Belge Alıntısı ▸
◇ ◇ ◇ ◇ ◇ ◇ ◇

İğneyi kendimize, çuvaldızı Moody's'e batıralım

Giriş: 11 Nisan 2014, Cuma 13:42
Güncelleme: 11 Nisan 2014, Cuma 14:59

Moody's Türkiye'nin görünümünü durağandan negatife çevirdi. Böylece piyasadaki birçok oyuncunun "Bu iki hafta derecelendirme kuruluşuna dikkat" dediği bir dönemde mayınlardan bir tanesine çarptık.

Görünümümüz aşağı doğru çekildi, dolayısıyla ciddi bir uyarı. 6 ay içerisinde de "Bu konularda önlem almalısınız" denilen noktalarda bir gelişme olmazsa "dikkat kırılacak" ibaresi taşıyan bir kutu masanın tam üstünde duruyor.

-Şimdi ne yapmalı?

Moody's artan siyasi risk ve büyüyememe noktalarına işaret ediyor. Moody's'e kızmak, serzenişte bulunmak işin kolay yolu. Hedefe ilerletecek strateji ise Moody's'in dikkat çektiği noktaları kavrayıp yatırımcıyı bu noktalardaki samimiyete ikna etmek, güven beslemesini sağlamak ve en önemlisi de önlem almak. Bu üçlü sac ayağı dengede durduğu sürece başka formül arayışı içinde olmaya gerek olmadığını düşünüyorum.

◇ ◇ ◇ ◇ ◇ ◇ ◇

Kayıtlar ▸
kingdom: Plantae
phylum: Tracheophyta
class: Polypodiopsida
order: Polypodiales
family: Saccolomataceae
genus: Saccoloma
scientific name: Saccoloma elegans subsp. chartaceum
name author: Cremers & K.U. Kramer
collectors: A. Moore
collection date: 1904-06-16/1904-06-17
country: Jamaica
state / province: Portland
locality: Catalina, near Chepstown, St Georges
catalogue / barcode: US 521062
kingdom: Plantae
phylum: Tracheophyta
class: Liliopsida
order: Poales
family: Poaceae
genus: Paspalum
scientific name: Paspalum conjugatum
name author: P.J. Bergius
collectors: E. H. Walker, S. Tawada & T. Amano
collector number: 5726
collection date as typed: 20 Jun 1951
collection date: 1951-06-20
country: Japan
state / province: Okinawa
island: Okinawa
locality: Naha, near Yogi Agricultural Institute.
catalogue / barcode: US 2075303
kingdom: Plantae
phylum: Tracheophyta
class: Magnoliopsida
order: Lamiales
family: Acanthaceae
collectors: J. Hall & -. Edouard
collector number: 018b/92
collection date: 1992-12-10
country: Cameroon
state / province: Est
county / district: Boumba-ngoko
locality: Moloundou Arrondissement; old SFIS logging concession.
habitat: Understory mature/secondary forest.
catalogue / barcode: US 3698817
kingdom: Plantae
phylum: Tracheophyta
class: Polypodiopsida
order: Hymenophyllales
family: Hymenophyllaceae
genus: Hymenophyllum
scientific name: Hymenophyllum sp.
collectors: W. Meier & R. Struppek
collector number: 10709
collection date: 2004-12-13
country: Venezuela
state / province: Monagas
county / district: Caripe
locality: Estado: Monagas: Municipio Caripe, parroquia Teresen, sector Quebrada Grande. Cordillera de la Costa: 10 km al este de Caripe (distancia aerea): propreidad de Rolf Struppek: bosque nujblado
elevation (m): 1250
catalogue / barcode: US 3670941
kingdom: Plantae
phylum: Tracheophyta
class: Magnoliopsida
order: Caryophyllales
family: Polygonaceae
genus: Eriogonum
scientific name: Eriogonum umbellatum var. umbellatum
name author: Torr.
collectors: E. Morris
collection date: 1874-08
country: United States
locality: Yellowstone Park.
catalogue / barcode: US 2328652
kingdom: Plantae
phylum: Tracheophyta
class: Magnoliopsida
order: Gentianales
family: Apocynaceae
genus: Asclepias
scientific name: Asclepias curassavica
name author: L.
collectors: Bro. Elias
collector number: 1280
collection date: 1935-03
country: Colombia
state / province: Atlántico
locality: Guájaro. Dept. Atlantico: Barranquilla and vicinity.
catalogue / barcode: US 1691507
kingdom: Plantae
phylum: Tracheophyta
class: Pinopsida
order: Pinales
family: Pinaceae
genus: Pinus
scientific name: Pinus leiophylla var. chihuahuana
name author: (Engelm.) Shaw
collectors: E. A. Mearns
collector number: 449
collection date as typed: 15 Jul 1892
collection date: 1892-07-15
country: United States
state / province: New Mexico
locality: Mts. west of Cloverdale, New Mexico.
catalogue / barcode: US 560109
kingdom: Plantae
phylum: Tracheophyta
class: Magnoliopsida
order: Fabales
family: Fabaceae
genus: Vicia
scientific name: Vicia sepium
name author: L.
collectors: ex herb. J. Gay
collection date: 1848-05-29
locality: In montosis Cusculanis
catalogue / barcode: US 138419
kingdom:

◇ ◇ ◇ ◇ ◇ ◇ ◇

Yönergeler ▸
a: Moody's yazısında "İğneyi kendimize, çuvaldızı" ifadesinden başlayıp "bir tanesine çarptık." ifadesine varana dek her şeyi olduğu gibi yeniden yazın.
b: Moody's yazısını son cümlesinin ardından sürdürerek devamını yazın.
Öğelere başvurmanız gerekmez.

Alıştırma Yanıtları ▸
a:
İğneyi kendimize, çuvaldızı Moody's'e batıralım

Giriş: 11 Nisan 2014, Cuma 13:42
Güncelleme: 11 Nisan 2014, Cuma 14:59

Moody's Türkiye'nin görünümünü durağandan negatife çevirdi. Böylece piyasadaki birçok oyuncunun "Bu iki hafta derecelendirme kuruluşuna dikkat" dediği bir dönemde mayınlardan bir tanesine çarptık.

b:
Gelelim, Moody's'in "Gör!" dediği, dikkat çektiği noktalara.

1 - Politik risk faktörü.

Dünyada sadece bizim ülkemizde seçim olmuyor. Seçim olan diğer ülkelerde Moody's'in "Sizde seçimler var, bu seçim sürecinde politik risk çok artıyor" diye not indirdiğine kaç kere şahit oldunuz? Hadi kıyas aralığını daraltalım. İki tane gelişmekte olan ülke: Hindistan ve Endonezya. Onlar da seçim süreci yaşadılar. Fakat onların notları ile ilgili değerlendirmelerde bambaşka noktalar öne çıkıyor. Hatta S&P, Hindistan'ın görünümünü negatiften durağana yükseltti.

Politik istikrar seçimler biter, geri gelir. Ama geri geldiğinde biz ne ile büyüyeceğiz?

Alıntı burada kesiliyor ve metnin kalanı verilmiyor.